Work required:
Lines with "door" in them are to be located in the listing below and copied.

━━━━━ Data provided ━━━━━

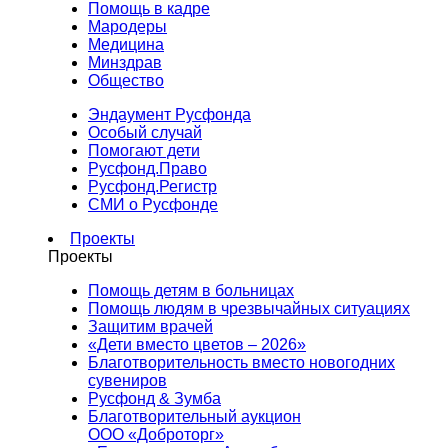
Помощь в кадре
Мародеры
Медицина
Минздрав
Общество
Эндаумент Русфонда
Особый случай
Помогают дети
Русфонд.Право
Русфонд.Регистр
СМИ о Русфонде
Проекты
Проекты
Помощь детям в больницах
Помощь людям в чрезвычайных ситуациях
Защитим врачей
«Дети вместо цветов – 2026»
Благотворительность вместо новогодних
сувениров
Русфонд & Зумба
Благотворительный аукцион
ООО «Доброторг»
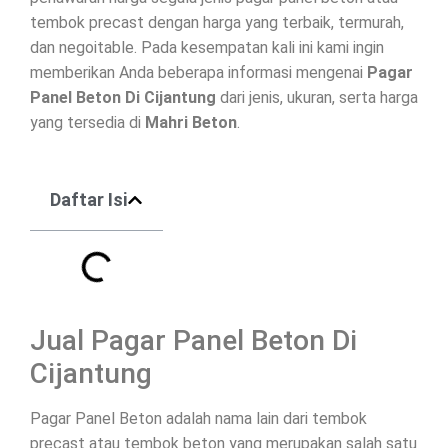
tembok precast dengan harga yang terbaik, termurah,
dan negoitable. Pada kesempatan kali ini kami ingin
memberikan Anda beberapa informasi mengenai
Pagar
Panel Beton Di
Cijantung
dari jenis, ukuran, serta harga
yang tersedia di
Mahri Beton
.
Daftar Isi
Jual Pagar Panel Beton Di
Cijantung
Pagar Panel Beton adalah nama lain dari tembok
precast atau tembok beton yang merupakan salah satu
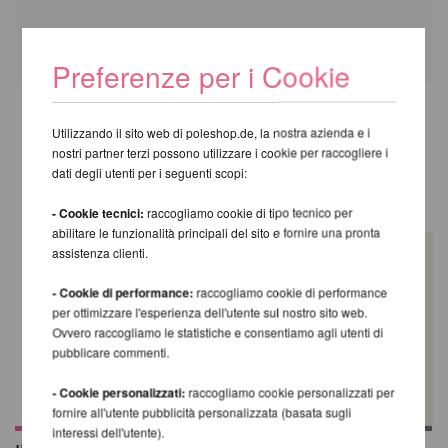
Preferenze per i Cookie
Utilizzando il sito web di poleshop.de, la nostra azienda e i
TI CONSIGLIAMO I SEGUENTI
nostri partner terzi possono utilizzare i cookie per raccogliere i
PRODOTTI
dati degli utenti per i seguenti scopi:
- Cookie tecnici:
raccogliamo cookie di tipo tecnico per
abilitare le funzionalità principali del sito e fornire una pronta
assistenza clienti.
- Cookie di performance:
raccogliamo cookie di performance
per ottimizzare l'esperienza dell'utente sul nostro sito web.
Ovvero raccogliamo le statistiche e consentiamo agli utenti di
pubblicare commenti.
- Cookie personalizzati:
raccogliamo cookie personalizzati per
fornire all'utente pubblicità personalizzata (basata sugli
interessi dell'utente).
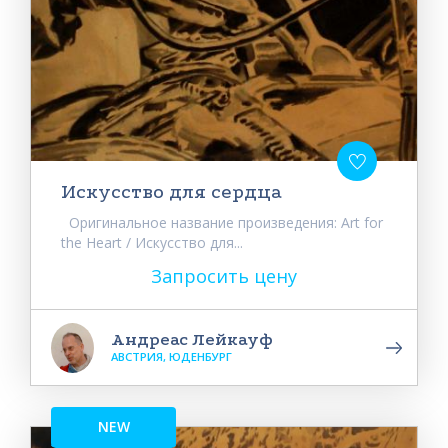
Искусство для сердца
Оригинальное название произведения: Art for
the Heart / Искусство для...
Запросить цену
Андреас Лейкауф
АВСТРИЯ, ЮДЕНБУРГ
NEW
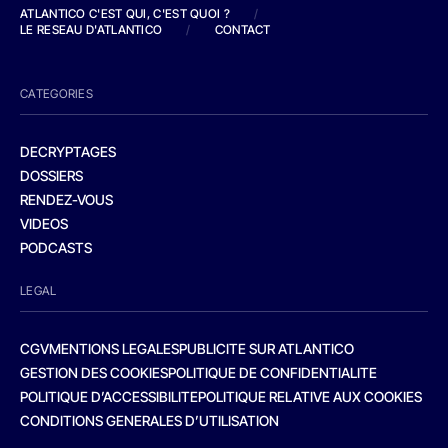
ATLANTICO C'EST QUI, C'EST QUOI ?
/
LE RESEAU D'ATLANTICO
/
CONTACT
CATEGORIES
DECRYPTAGES
DOSSIERS
RENDEZ-VOUS
VIDEOS
PODCASTS
LEGAL
CGV
MENTIONS LEGALES
PUBLICITE SUR ATLANTICO
GESTION DES COOKIES
POLITIQUE DE CONFIDENTIALITE
POLITIQUE D’ACCESSIBILITE
POLITIQUE RELATIVE AUX COOKIES
CONDITIONS GENERALES D’UTILISATION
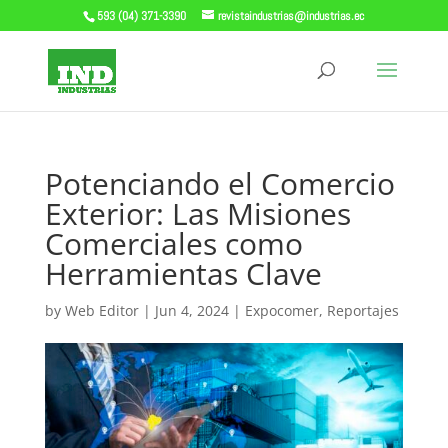
593 (04) 371-3390
revistaindustrias@industrias.ec
Potenciando el Comercio
Exterior: Las Misiones
Comerciales como
Herramientas Clave
by
Web Editor
|
Jun 4, 2024
|
Expocomer
,
Reportajes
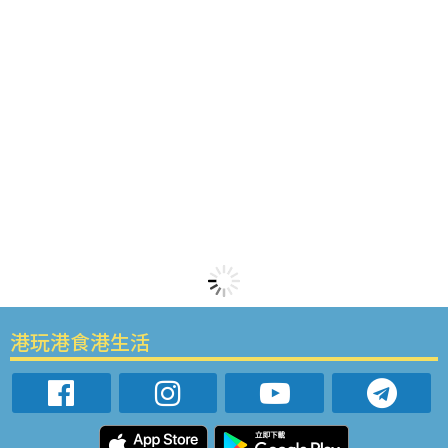
港玩港食港生活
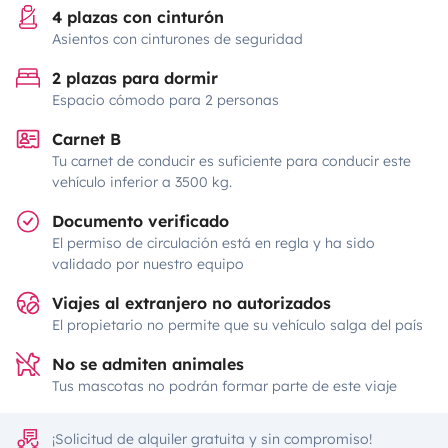
4 plazas con cinturón
Asientos con cinturones de seguridad
2 plazas para dormir
Espacio cómodo para 2 personas
Carnet B
Tu carnet de conducir es suficiente para conducir este
vehículo inferior a 3500 kg.
Documento verificado
El permiso de circulación está en regla y ha sido
validado por nuestro equipo
Viajes al extranjero no autorizados
El propietario no permite que su vehículo salga del país
No se admiten animales
Tus mascotas no podrán formar parte de este viaje
¡Solicitud de alquiler gratuita y sin compromiso!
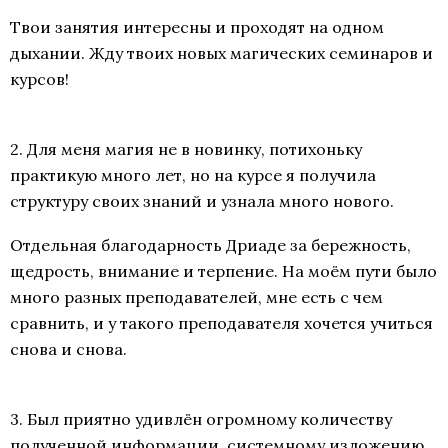
Твои занятия интересны и проходят на одном
дыхании. Жду твоих новых магических семинаров и
курсов!
2. Для меня магия не в новинку, потихоньку
практикую много лет, но на курсе я получила
структуру своих знаний и узнала много нового.
Отдельная благодарность Дриаде за бережность,
щедрость, внимание и терпение. На моём пути было
много разных преподавателей, мне есть с чем
сравнить, и у такого преподавателя хочется учиться
снова и снова.
3. Был приятно удивлён огромному количеству
полученной информации, системному изложению,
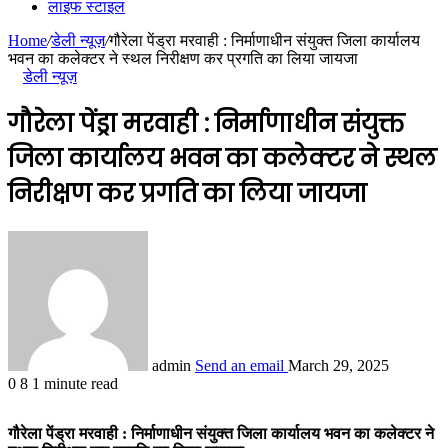
लाइफ स्टाइल
Home
/
डेली न्यूज़
/
गौरेला पेंड्रा मरवाही : निर्माणाधीन संयुक्त जिला कार्यालय
भवन का कलेक्टर ने स्थल निरीक्षण कर प्रगति का लिया जायजा
डेली न्यूज़
गौरेला पेंड्रा मरवाही : निर्माणाधीन संयुक्त
जिला कार्यालय भवन का कलेक्टर ने स्थल
निरीक्षण कर प्रगति का लिया जायजा
admin
Send an email
March 29, 2025
0
8
1 minute read
गौरेला पेंड्रा मरवाही : निर्माणाधीन संयुक्त जिला कार्यालय भवन का कलेक्टर ने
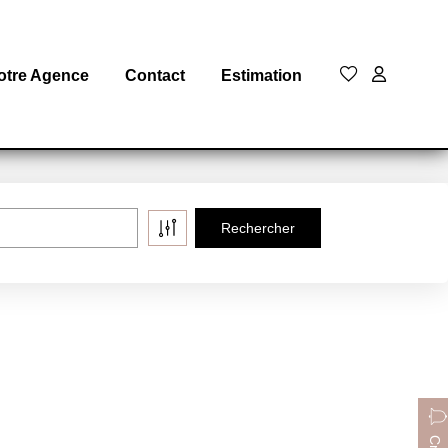
otre Agence
Contact
Estimation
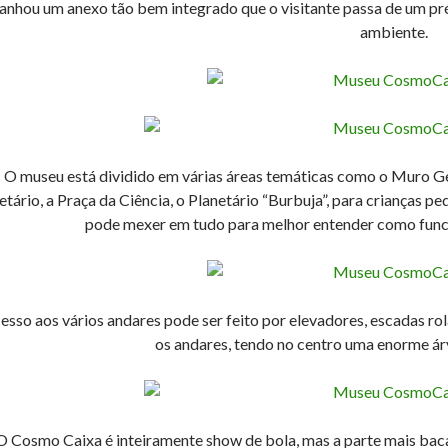
ganhou um anexo tão bem integrado que o visitante passa de um pr
ambiente.
O museu está dividido em várias áreas temáticas como o Muro Geo
etário, a Praça da Ciência, o Planetário “Burbuja”, para crianças p
pode mexer em tudo para melhor entender como funcio
esso aos vários andares pode ser feito por elevadores, escadas ro
os andares, tendo no centro uma enorme ár
O Cosmo Caixa é inteiramente show de bola, mas a parte mais baca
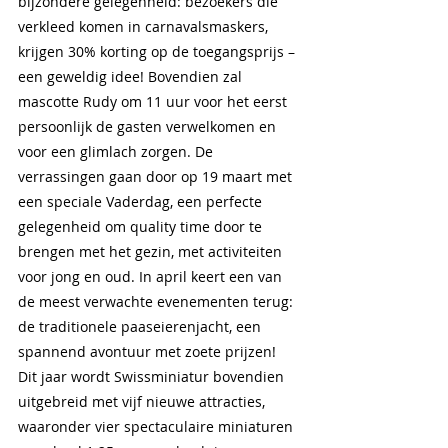
bijzondere gelegenheid: bezoekers die 
verkleed komen in carnavalsmaskers, 
krijgen 30% korting op de toegangsprijs – 
een geweldig idee! Bovendien zal 
mascotte Rudy om 11 uur voor het eerst 
persoonlijk de gasten verwelkomen en 
voor een glimlach zorgen. De 
verrassingen gaan door op 19 maart met 
een speciale Vaderdag, een perfecte 
gelegenheid om quality time door te 
brengen met het gezin, met activiteiten 
voor jong en oud. In april keert een van 
de meest verwachte evenementen terug: 
de traditionele paaseierenjacht, een 
spannend avontuur met zoete prijzen! 
Dit jaar wordt Swissminiatur bovendien 
uitgebreid met vijf nieuwe attracties, 
waaronder vier spectaculaire miniaturen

━━━━━

Response area:
verrassingen gaan door op 19 maart met 
gelegenheid om quality time door te 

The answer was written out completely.